Recall: The 3 estimation methods were

E: Eyeball. Basically a guess after you've examined the rectangles

J: Judgment Sample. You choose your own sample of 5 and take the average

R: Random Sample. Randomly choose 5 rectangles and take the average.

The average area of all 100 rectangles is 7.42; the standard deviation of the rectangle areas is 5.20227. Here's a histogram of the areas of all 100 rectangles in the population.

Of course, you did not know this when you took samples and obtained estimates. In fact, you were instructed that the purpose of the activity was to estimate the average area of all the rectangles (which, only later, did you learn was 7.42). In a real study, you'd never know the population mean (for, if you did, why would you bother taking a sample?).

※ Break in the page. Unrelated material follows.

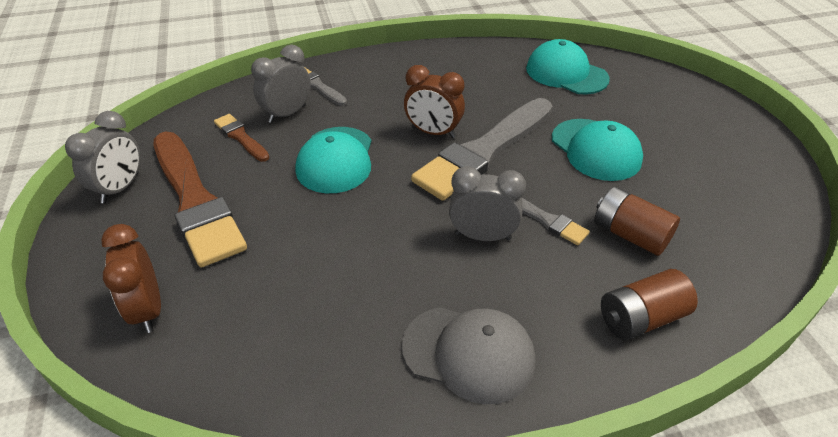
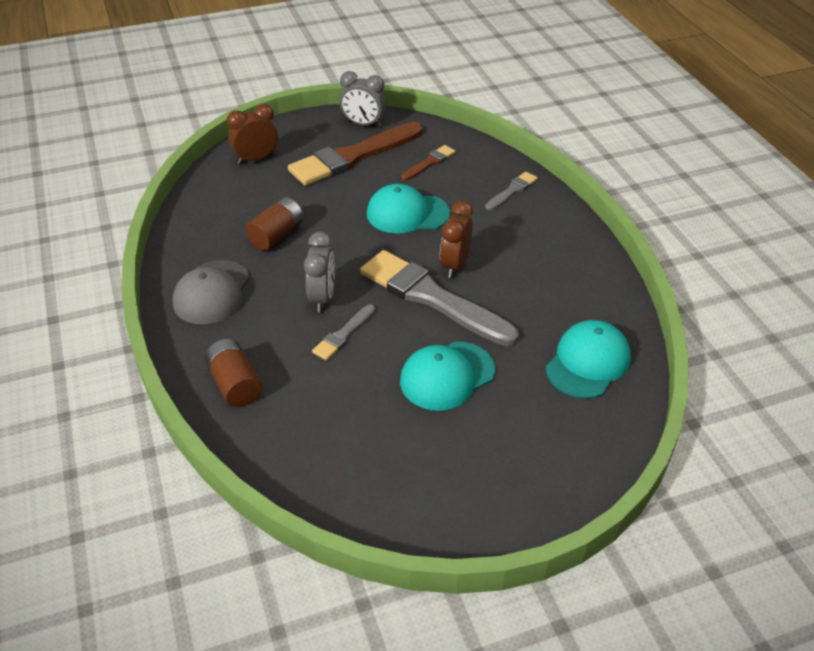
camera: 85 degrees right, 0 degrees up
(287, 114) = (465, 180): grey clock -> none
(630, 234) = (327, 388): brown battery -> brown battery (276, 235)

Results from 3 different classes are pooled here. The raw results are available in a separate file as well.


First Look.

We notice outliers. Two of them: 200 and 50. These people gave eyeball estimates completely out of whack. What were they thinking? Clearly they were confused over this -- at this time. So, from here forward we'll ignore these two values.


Second Look

Notice that the red reference line is drawn at 7.42 -- the actual mean size of all 100 rectangles.


Looking at shapes

Eyeball Estimate

Left skewed with outliers to the right. It would be very nasty to try to work with this distribution. The average of these is 9.316, they range from 2.1 to 20.0 (ignoring the 50 and 200 we discarded). The standard deviation (again ignoring the 50 and 200) is 3.158 (although this is a poor way to measure spread here, since there are outliers and the shape isn't very close to a normal distribution).

Judgment Sample Estimate

Left skewed, again with outliers to the right. Another difficult distribution to work with. The average of these is 9.143, they range from 3.8 to 17.2. The standard deviation is 2.470 (this is a poor way to measure spread here, since there are outliers and the shape isn't very close to a normal distribution).

Random Sample Estimate

Fairly symmetric (perhaps a little right skew). Very close to normal shaped. The average of these is 7.157, they range from 2.4 to 14.4.Consequently, the standard deviation is an appropriate measure of spread. The standard deviation of these estimates is 2.312.


A Little "Theory"

There is a rule that says when drawing a random (and only random) sample of size n from a large population, the standard deviation of the sample mean is the standard deviation for the population divided by the sample size. Our samples were of size n = 5; the standard deviation for the population is 5.20227 -- so we have 5.20227 / squareroot(5) = 2.24. Note that the standard deviation of the R values (reported above in blue) is awfully close to this.